● Written task
Word for word, transcribe the lines from the one containing "valReg = 202;" through the end of the entries, both included, and nothing else.

● Records for the task

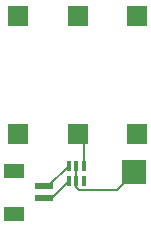
<source format=gbr>
%TF.GenerationSoftware,KiCad,Pcbnew,9.0.0*%
%TF.CreationDate,2025-03-16T05:21:04+01:00*%
%TF.ProjectId,IngestibleCapsule-Antennae,496e6765-7374-4696-926c-654361707375,rev?*%
%TF.SameCoordinates,Original*%
%TF.FileFunction,Copper,L1,Top*%
%TF.FilePolarity,Positive*%
%FSLAX46Y46*%
G04 Gerber Fmt 4.6, Leading zero omitted, Abs format (unit mm)*
G04 Created by KiCad (PCBNEW 9.0.0) date 2025-03-16 05:21:04*
%MOMM*%
%LPD*%
G01*
G04 APERTURE LIST*
%TA.AperFunction,SMDPad,CuDef*%
%ADD10R,0.304800X0.812800*%
%TD*%
%TA.AperFunction,SMDPad,CuDef*%
%ADD11R,1.550000X0.600000*%
%TD*%
%TA.AperFunction,SMDPad,CuDef*%
%ADD12R,1.800000X1.200000*%
%TD*%
%TA.AperFunction,SMDPad,CuDef*%
%ADD13R,2.000000X2.000000*%
%TD*%
%TA.AperFunction,SMDPad,CuDef*%
%ADD14R,1.803400X1.803400*%
%TD*%
%TA.AperFunction,Conductor*%
%ADD15C,0.200000*%
%TD*%
G04 APERTURE END LIST*
D10*
%TO.P,U1,1,UNBALANCEDPORT*%
%TO.N,Net-(U1-UNBALANCEDPORT)*%
X80660000Y-52980002D03*
%TO.P,U1,2,GND/DCFEED+/RFGND*%
%TO.N,GND*%
X80010001Y-52980002D03*
%TO.P,U1,3,BALANCEDPORT*%
%TO.N,/C_RFN*%
X79360002Y-52980002D03*
%TO.P,U1,4,BALANCEDPORT*%
%TO.N,/C_RFP*%
X79360002Y-54280000D03*
%TO.P,U1,5,GND*%
%TO.N,GND*%
X80010001Y-54280000D03*
%TO.P,U1,6,NC*%
%TO.N,unconnected-(U1-NC-Pad6)*%
X80660000Y-54280000D03*
%TD*%
D11*
%TO.P,J2,1,Pin_1*%
%TO.N,/C_RFN*%
X77277000Y-54720000D03*
%TO.P,J2,2,Pin_2*%
%TO.N,/C_RFP*%
X77277000Y-55720000D03*
D12*
%TO.P,J2,MP1*%
%TO.N,N/C*%
X74752000Y-53420000D03*
%TO.P,J2,MP2*%
X74752000Y-57020000D03*
%TD*%
D13*
%TO.P,TP1,1,1*%
%TO.N,GND*%
X84900000Y-53510000D03*
%TD*%
D14*
%TO.P,AE1,1,1*%
%TO.N,Net-(U1-UNBALANCEDPORT)*%
X80110000Y-50313800D03*
%TO.P,AE1,2*%
%TO.N,N/C*%
X85110000Y-50313800D03*
%TO.P,AE1,3*%
X85110000Y-40306200D03*
%TO.P,AE1,4*%
X80110000Y-40306200D03*
%TO.P,AE1,5*%
X75110000Y-40306200D03*
%TO.P,AE1,6*%
X75110000Y-50313800D03*
%TD*%
D15*
%TO.N,/C_RFP*%
X77277000Y-55720000D02*
X77920002Y-55720000D01*
X77920002Y-55720000D02*
X79360002Y-54280000D01*
%TO.N,/C_RFN*%
X77620004Y-54720000D02*
X79360002Y-52980002D01*
X77277000Y-54720000D02*
X77620004Y-54720000D01*
%TO.N,Net-(U1-UNBALANCEDPORT)*%
X80660000Y-50863800D02*
X80110000Y-50313800D01*
X80660000Y-52980002D02*
X80660000Y-50863800D01*
%TO.N,GND*%
X80010001Y-54790801D02*
X80206600Y-54987400D01*
X80206600Y-54987400D02*
X83422600Y-54987400D01*
X80010001Y-54280000D02*
X80010001Y-54790801D01*
X80010001Y-54280000D02*
X80010001Y-52980002D01*
X83422600Y-54987400D02*
X84900000Y-53510000D01*
%TD*%
M02*

</source>
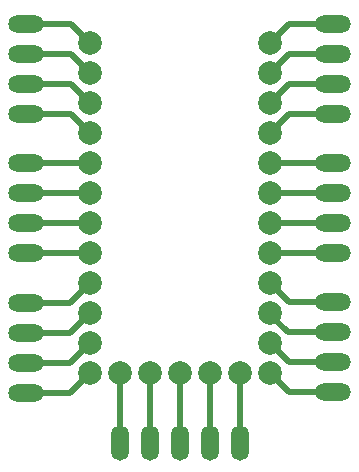
<source format=gtl>
%FSLAX33Y33*%
%MOMM*%
%AMRR-H1500000-W3000000-R750000-RO0.000*
21,1,1.5,1.5,0.,0.,360*
1,1,1.5,-0.75,0.*
1,1,1.5,0.75,0.*
1,1,1.5,0.75,-0.*
1,1,1.5,-0.75,0.*%
%AMRR-H1500000-W3000000-R750000-RO1.000*
21,1,1.5,1.5,0.,0.,180*
1,1,1.5,0.75,-0.*
1,1,1.5,-0.75,-0.*
1,1,1.5,-0.75,0.*
1,1,1.5,0.75,0.*%
%AMRR-H1500000-W3000000-R750000-RO1.500*
21,1,1.5,1.5,0.,0.,90*
1,1,1.5,-0.,-0.75*
1,1,1.5,-0.,0.75*
1,1,1.5,0.,0.75*
1,1,1.5,0.,-0.75*%
%ADD10C,0.508*%
%ADD11RR-H1500000-W3000000-R750000-RO0.000*%
%ADD12RR-H1500000-W3000000-R750000-RO1.000*%
%ADD13C,2.*%
%ADD14RR-H1500000-W3000000-R750000-RO1.500*%
D10*
%LNtop copper_traces*%
G01*
X31852Y37440D02*
X35585Y37440D01*
X30226Y28194D02*
X35585Y28194D01*
X14986Y33274D02*
X13360Y34900D01*
X14986Y12954D02*
X13335Y11303D01*
X14986Y35814D02*
X13360Y37440D01*
X30226Y30734D02*
X35585Y30734D01*
X14986Y38354D02*
X13360Y39980D01*
X9601Y16383D02*
X13335Y16383D01*
X14986Y20574D02*
X13335Y18923D01*
X30226Y20574D02*
X31853Y18947D01*
X35585Y18947*
X30226Y38354D02*
X31852Y39980D01*
X35585Y39980*
X14986Y25654D02*
X9601Y25654D01*
X14986Y28194D02*
X9601Y28194D01*
X9601Y18923D02*
X13335Y18923D01*
X30226Y12954D02*
X31853Y11327D01*
X9601Y34900D02*
X13360Y34900D01*
X30226Y15494D02*
X31853Y13867D01*
X31853Y11327D02*
X35585Y11327D01*
X9601Y42520D02*
X13360Y42520D01*
X14986Y15494D02*
X13335Y13843D01*
X25146Y12954D02*
X25146Y7036D01*
X9601Y37440D02*
X13360Y37440D01*
X14986Y18034D02*
X13335Y16383D01*
X30226Y35814D02*
X31852Y37440D01*
X17526Y12954D02*
X17526Y7036D01*
X30226Y25654D02*
X35585Y25654D01*
X31852Y34900D02*
X35585Y34900D01*
X30226Y17907D02*
X31726Y16407D01*
X30226Y33274D02*
X31852Y34900D01*
X9601Y11303D02*
X13335Y11303D01*
X31852Y42520D02*
X35585Y42520D01*
X22606Y12954D02*
X22606Y7036D01*
X31726Y16407D02*
X35585Y16407D01*
X30226Y40894D02*
X31852Y42520D01*
X14986Y40894D02*
X13360Y42520D01*
X27686Y12954D02*
X27686Y7036D01*
X14986Y30734D02*
X9601Y30734D01*
X30226Y23114D02*
X35585Y23114D01*
X9601Y13843D02*
X13335Y13843D01*
X31853Y13867D02*
X35585Y13867D01*
X14986Y23114D02*
X9601Y23114D01*
X9601Y39980D02*
X13360Y39980D01*
X20066Y12954D02*
X20066Y7036D01*
%LNtop copper component 3d45d2e2db06df1d*%
D11*
X9601Y18923D03*
X9601Y16383D03*
X9601Y13843D03*
X9601Y11303D03*
%LNtop copper component a203c9d8601a111d*%
D12*
X35585Y23114D03*
X35585Y25654D03*
X35585Y28194D03*
X35585Y30734D03*
%LNtop copper component 2107499bac4653bb*%
X35585Y34900D03*
X35585Y37440D03*
X35585Y39980D03*
X35585Y42520D03*
%LNtop copper component b6efed6a83d816d4*%
D11*
X9601Y30734D03*
X9601Y28194D03*
X9601Y25654D03*
X9601Y23114D03*
%LNtop copper component de9b23b3ca07d20f*%
D12*
X35585Y11327D03*
X35585Y13867D03*
X35585Y16407D03*
X35585Y18947D03*
%LNtop copper component 1fd8dfbc606b4cc2*%
D13*
X30226Y40894D03*
X30226Y38354D03*
X30226Y35814D03*
X30226Y33274D03*
X30226Y30734D03*
X30226Y28194D03*
X30226Y25654D03*
X30226Y23114D03*
X30226Y20574D03*
X30226Y18034D03*
X30226Y15494D03*
X30226Y12954D03*
X27686Y12954D03*
X25146Y12954D03*
X22606Y12954D03*
X20066Y12954D03*
X17526Y12954D03*
X14986Y12954D03*
X14986Y15494D03*
X14986Y18034D03*
X14986Y20574D03*
X14986Y23114D03*
X14986Y25654D03*
X14986Y28194D03*
X14986Y30734D03*
X14986Y33274D03*
X14986Y35814D03*
X14986Y38354D03*
X14986Y40894D03*
%LNtop copper component 033f7e3a28d45462*%
D11*
X9601Y42520D03*
X9601Y39980D03*
X9601Y37440D03*
X9601Y34900D03*
%LNtop copper component 0209c6da91707408*%
D14*
X17526Y7036D03*
X20066Y7036D03*
X22606Y7036D03*
X25146Y7036D03*
X27686Y7036D03*
M02*
</source>
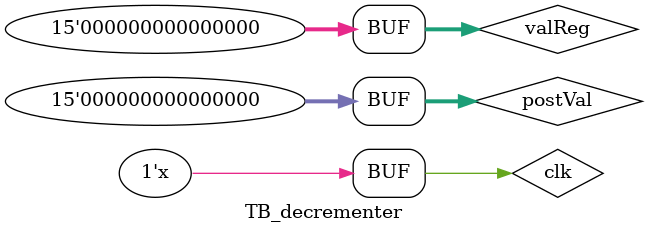
<source format=v>
`timescale 1ns / 1ps


module TB_decrementer();

    reg clk = 0;
    reg [14:0]valReg = 0;
    
    wire[14:0] postVal;
    wire flash2s;
    wire flash1s;

always #1 clk = ~clk;

Decrementer D(clk,
 valReg, postVal, flash2s, flash1s
);

initial begin
    valReg = 9999;
    #2
    valReg = postVal;
    #1
    valReg = postVal;
    #1
    valReg = postVal;
    #1
    valReg = postVal;
    #1
    valReg = postVal;
    #1
    
    
    valReg = 202;
    #1
    valReg = postVal;
    #1
    valReg = postVal;
    #1
    valReg = postVal;
    #1
    valReg = postVal;
    #1
    valReg = postVal;
    
    #1
    valReg = 3;
    #1
    valReg = postVal;
    #1
    valReg = postVal;
    #1
    valReg = postVal;
    #1
    valReg = postVal;
    #1
    valReg = postVal;
end

endmodule

</source>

● Your response
    valReg = 202;
    #1
    valReg = postVal;
    #1
    valReg = postVal;
    #1
    valReg = postVal;
    #1
    valReg = postVal;
    #1
    valReg = postVal;
    
    #1
    valReg = 3;
    #1
    valReg = postVal;
    #1
    valReg = postVal;
    #1
    valReg = postVal;
    #1
    valReg = postVal;
    #1
    valReg = postVal;
end

endmodule

</source>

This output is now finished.